At least 12 hypaxial fringing fulcra are located along the ventral margin of the caudal fin. The five anterior-most fringing fulcra are found singly along the anteroventral margin of the leading edge of each procurrent caudal fin ray. The fringing fulcra have an expanded base that narrows towards the distal end in a rounded tip. The posterior-most fringing fulcra cluster together in groups of three along the posteroventral margin of the procurrent ray, with the exception of one fulcrum found on the posterior margin of the nodule. These posterior-most fringing fulcra have a pointed instead of a rounded tip (Fig. 10c). Epaxial fringing fulcra are not preserved on any of the caudal fins.
In BRLSI M1341, the lateral line is shown terminating dorsally into the axial lobe before the caudal fin.
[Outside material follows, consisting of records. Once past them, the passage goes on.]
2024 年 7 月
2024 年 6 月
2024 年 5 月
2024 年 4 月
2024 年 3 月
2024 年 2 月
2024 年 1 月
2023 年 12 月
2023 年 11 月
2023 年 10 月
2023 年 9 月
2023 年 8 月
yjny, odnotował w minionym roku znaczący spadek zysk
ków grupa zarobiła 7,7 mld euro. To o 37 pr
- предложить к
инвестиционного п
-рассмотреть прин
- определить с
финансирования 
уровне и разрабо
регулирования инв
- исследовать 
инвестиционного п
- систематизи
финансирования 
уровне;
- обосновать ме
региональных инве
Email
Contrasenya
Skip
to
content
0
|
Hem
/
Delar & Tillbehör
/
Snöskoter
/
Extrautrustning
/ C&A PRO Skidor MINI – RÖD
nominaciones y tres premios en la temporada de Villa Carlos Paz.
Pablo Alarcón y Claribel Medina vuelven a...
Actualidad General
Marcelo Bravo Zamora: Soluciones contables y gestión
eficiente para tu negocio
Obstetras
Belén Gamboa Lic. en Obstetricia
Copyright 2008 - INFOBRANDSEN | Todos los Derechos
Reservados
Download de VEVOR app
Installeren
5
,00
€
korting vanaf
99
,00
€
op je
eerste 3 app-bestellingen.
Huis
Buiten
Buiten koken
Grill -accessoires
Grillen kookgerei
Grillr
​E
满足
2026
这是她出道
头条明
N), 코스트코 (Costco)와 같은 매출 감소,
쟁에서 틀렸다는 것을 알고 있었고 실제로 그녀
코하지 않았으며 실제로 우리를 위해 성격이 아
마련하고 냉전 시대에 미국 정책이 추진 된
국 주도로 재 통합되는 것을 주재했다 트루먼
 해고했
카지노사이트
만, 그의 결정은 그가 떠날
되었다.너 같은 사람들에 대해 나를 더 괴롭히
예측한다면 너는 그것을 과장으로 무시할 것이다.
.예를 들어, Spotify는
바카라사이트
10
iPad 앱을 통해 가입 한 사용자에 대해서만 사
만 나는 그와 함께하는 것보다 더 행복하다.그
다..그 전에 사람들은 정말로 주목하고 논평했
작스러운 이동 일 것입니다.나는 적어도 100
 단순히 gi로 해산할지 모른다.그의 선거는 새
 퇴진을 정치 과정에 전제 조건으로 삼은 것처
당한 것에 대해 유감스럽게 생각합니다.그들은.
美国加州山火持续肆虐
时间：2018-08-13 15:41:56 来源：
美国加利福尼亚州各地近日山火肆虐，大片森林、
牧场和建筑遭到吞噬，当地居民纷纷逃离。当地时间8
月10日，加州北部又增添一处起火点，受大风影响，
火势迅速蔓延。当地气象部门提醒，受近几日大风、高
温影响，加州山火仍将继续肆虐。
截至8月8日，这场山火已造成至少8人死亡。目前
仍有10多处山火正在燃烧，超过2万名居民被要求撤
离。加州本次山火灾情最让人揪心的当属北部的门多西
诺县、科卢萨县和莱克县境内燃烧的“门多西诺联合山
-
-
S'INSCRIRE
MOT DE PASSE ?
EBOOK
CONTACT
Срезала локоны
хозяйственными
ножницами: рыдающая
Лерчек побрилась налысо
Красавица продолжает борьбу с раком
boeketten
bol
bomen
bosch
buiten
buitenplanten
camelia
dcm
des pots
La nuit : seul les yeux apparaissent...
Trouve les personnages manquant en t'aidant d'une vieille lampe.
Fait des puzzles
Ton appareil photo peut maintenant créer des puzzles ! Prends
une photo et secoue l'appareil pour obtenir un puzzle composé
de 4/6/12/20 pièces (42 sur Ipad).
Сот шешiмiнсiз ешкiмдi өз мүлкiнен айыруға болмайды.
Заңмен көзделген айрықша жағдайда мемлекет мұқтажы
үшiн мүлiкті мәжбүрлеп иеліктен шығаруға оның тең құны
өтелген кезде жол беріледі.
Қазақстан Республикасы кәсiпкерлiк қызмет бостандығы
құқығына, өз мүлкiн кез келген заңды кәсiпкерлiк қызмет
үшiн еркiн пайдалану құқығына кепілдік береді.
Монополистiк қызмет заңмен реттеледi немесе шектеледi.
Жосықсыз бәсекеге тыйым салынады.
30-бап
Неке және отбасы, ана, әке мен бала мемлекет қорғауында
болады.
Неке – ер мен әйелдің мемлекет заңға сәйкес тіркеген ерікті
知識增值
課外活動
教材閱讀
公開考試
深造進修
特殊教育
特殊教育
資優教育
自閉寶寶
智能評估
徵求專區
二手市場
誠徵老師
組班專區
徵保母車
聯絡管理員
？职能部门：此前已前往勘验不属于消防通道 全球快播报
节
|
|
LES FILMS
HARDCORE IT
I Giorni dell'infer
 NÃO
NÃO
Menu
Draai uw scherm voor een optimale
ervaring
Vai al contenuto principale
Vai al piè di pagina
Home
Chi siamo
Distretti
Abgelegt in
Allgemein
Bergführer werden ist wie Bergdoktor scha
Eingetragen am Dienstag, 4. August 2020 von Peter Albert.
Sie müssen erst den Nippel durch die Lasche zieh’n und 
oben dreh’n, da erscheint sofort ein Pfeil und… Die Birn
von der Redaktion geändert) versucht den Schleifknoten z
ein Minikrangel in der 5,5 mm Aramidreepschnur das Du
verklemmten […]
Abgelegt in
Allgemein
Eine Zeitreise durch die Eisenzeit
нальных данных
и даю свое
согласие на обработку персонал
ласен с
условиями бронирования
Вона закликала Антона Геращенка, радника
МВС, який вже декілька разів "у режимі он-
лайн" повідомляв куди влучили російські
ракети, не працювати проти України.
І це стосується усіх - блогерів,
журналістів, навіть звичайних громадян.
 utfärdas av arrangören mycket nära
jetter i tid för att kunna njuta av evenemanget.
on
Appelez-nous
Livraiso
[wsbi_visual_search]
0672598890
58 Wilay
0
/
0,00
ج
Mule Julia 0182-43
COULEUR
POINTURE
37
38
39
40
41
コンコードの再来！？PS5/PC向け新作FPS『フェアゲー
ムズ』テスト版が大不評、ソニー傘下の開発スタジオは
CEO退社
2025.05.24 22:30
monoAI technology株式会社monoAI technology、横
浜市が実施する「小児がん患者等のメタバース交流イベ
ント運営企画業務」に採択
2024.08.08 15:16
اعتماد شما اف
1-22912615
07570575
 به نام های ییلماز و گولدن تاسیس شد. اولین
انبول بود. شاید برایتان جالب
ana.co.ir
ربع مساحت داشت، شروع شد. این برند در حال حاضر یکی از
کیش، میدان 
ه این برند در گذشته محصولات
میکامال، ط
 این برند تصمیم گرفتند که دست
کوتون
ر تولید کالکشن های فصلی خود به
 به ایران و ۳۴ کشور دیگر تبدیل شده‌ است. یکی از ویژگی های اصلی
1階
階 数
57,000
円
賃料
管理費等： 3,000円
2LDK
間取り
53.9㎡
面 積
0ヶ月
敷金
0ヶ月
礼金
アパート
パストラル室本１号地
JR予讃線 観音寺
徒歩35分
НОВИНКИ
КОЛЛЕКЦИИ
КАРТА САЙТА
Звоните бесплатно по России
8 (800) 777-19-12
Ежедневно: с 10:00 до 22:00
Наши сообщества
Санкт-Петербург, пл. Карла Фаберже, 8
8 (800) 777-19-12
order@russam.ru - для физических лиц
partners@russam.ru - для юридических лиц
Axial skeleton—Most specimens have scales covering nearly all of the trunk, so that the vertebral column is difficult to examine. One specimen, BRLSI M1389, however, has a part of its flank covering the vertebral column removed (Fig. 11). A few dorsal and ventral arcocentra are exposed. The ventral arcocentra are flattened and become broader posteriorly, but their elongate shape is evident, along with their ventral arches being curved in a posterior direction. There are 25 haemal spines visible in this specimen, which are strongly curved in a posterior direction. The base of some of the haemal spines widens to a fan shape, which we interpret to be disarticulated haemal arches. The high number of haemal spines exposed, along with the close proximity to the pectoral girdle, suggests that these spines are paired ribs. The specimen shows only four dorsal arcocentra, which appear to be less distorted by taphonomic processes and display a similar fan-shaped neural arch. From what little is shown of the neural spines, their morphology is similar to the haemal spines. Eight-nine neural spines are preserved. The space between the dorsal and ventral arcocentra is the unossified notochord.
Squamation—Body scales of Pachycormus are of amioid-type sensu Schultze (1966, 1996, 2008) (specimens BRLSI M1366 and BRLSI M1395). The scales of Pachycormus, as is seen in all pachycormids with scales, are small and rhombic-shaped. Each scale is a thin bony basal plate with striations. The anterior portion of the scale structure is ornamented by extremely thin radiating ridges with closely packed growth lines appearing on the posterior region, giving it a superficial resemblance to the concentric ridges of cycloid scales (Schultze 1966; Wenz 1967: fig. 64). The ridges are extremely thin, unlike those seen in amioid scales of fishes from the family Amiidae (Schultze 1996; Meunier and Brito 2004), but their anterior position on the scale is similar to that seen in other amioid-type scales. The reduced size of the scales is a common characteristic of pachycormids (Lambers 1992). Rounded edges found in well-preserved scales show a superficial resemblance to cycloid scales. Ganoin is absent from the scales, another characteristic of most pachycormids (Schultze 1966, 2016; Lambers 1992).